EDITORIAL COMMENT : Due diligence needed in selecting ZACC commissioners President Mnangagwa

The Second Republic of Zimbabwe has set anti-corruption as one of its major anchors of the Transitional Stabilisation Programme critical for giving vision 2030 a strong plinth to stand on.

In the background is the fact that the entire Zimbabwe Anti-Corruption Commission (ZACC) resigned in January, giving the country a chance to recruit new commissioners. Last week President Mnangagwa invited nominations for new commissioners and 133 people were nominated.

Out of those, 16 have already been singled out as unfit to hold the office by the ZACC investigators, who handed over the list of those they felt are not competent to the clerk of Parliament Mr Kennedy Chokuda.

Well, 133 is not a bad number for the interest on national duty. The interest is good, if is meant to serve the country. But certainly the interest is bad if some of them are trying to go in to cover their backs or make money.

Suffice to say corruption is a very dangerous vice that has gripped our country and it is indeed a tall order to clean the country, hence the need for due diligence in the selection. Fighting corruption is not a stroll in the park. It is not for the weak and the faint hearted.

The Government needs to put in place safety nets to ensure that corrupt people do not get into ZACC. Expressing interest or being nominated by relatives and friends into ZACC alone is not enough, but a clean record and the depth and vision to fight corruption should be a prerequisite.

This is the time for Zimbabwe to move away from the rhetoric of anti-corruption and really go to thwart it by choosing the right people for the job. Corruption is a complicated issue. Corruption is normally done in a cordial manner, the actors are usually subtle and in agreement. Their intention is clear and well crafted.

We therefore need real men and women of record. We need real men and women with the tact, the zeal, the will power, the depth of character and the vision to serve the country and deal decisively with corruption.

There is real need to bring on board good natured and patriotic Zimbabweans to fight corruption.

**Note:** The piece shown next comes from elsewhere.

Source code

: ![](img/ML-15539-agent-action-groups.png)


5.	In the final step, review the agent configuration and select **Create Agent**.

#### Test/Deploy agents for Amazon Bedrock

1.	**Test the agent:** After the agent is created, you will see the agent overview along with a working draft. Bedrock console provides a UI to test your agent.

There is need to sift and sieve through these prospective commissioners and remove chaff from grain. It is not a self-serving job but critical national duty, especially when you consider that Zimbabwe has lost billions of dollars to corruption. Those billions would have been useful to nation building.

Detection, investigation and subsequent prosecution of people in corruption cases is a very difficult process that needs intelligent and principled people.

Wrong choices will only bring us back to the same level of corruption that we are bemoaning. Fighting corruption needs people who are not corrupt themselves.   People who have the nation at hear. People who will put the country first and their own needs second.

Corrupt people by their nature are cunning and crafty. They easily want to get out of situations by buying their way out. This means the Government must go beyond appointing commissioners but put in place a compelling control and monitoring mechanism for selected commissioners as well so that they are not caught in the strong currency of corruption. Government must make sure those who are weak and susceptible or gullible should never make it to ZACC.

Zimbabweans in their broad totality need to have confidence in whoever is selected into ZACC. It is that confidence that will give all and sundry the reason to report corruption and corrupt tendencies. Once the nation has no confidence with ZACC officers, many cases will go unreported and it will work against the Second Republic’s anti-corruption drive.

Indeed this is a great opportunity for the country to get the right people and get the job done for the good of the country. Gone are the day when the fight against corruption remained mere rhetoric.

The time to act is now. The time to get the right people for the job is now. The opportunity is there and there for us to lose. Zimbabwe needs real and competent commissioners if the job is to be done. Let us all participate in ensuring that the right people take up the job at ZACC.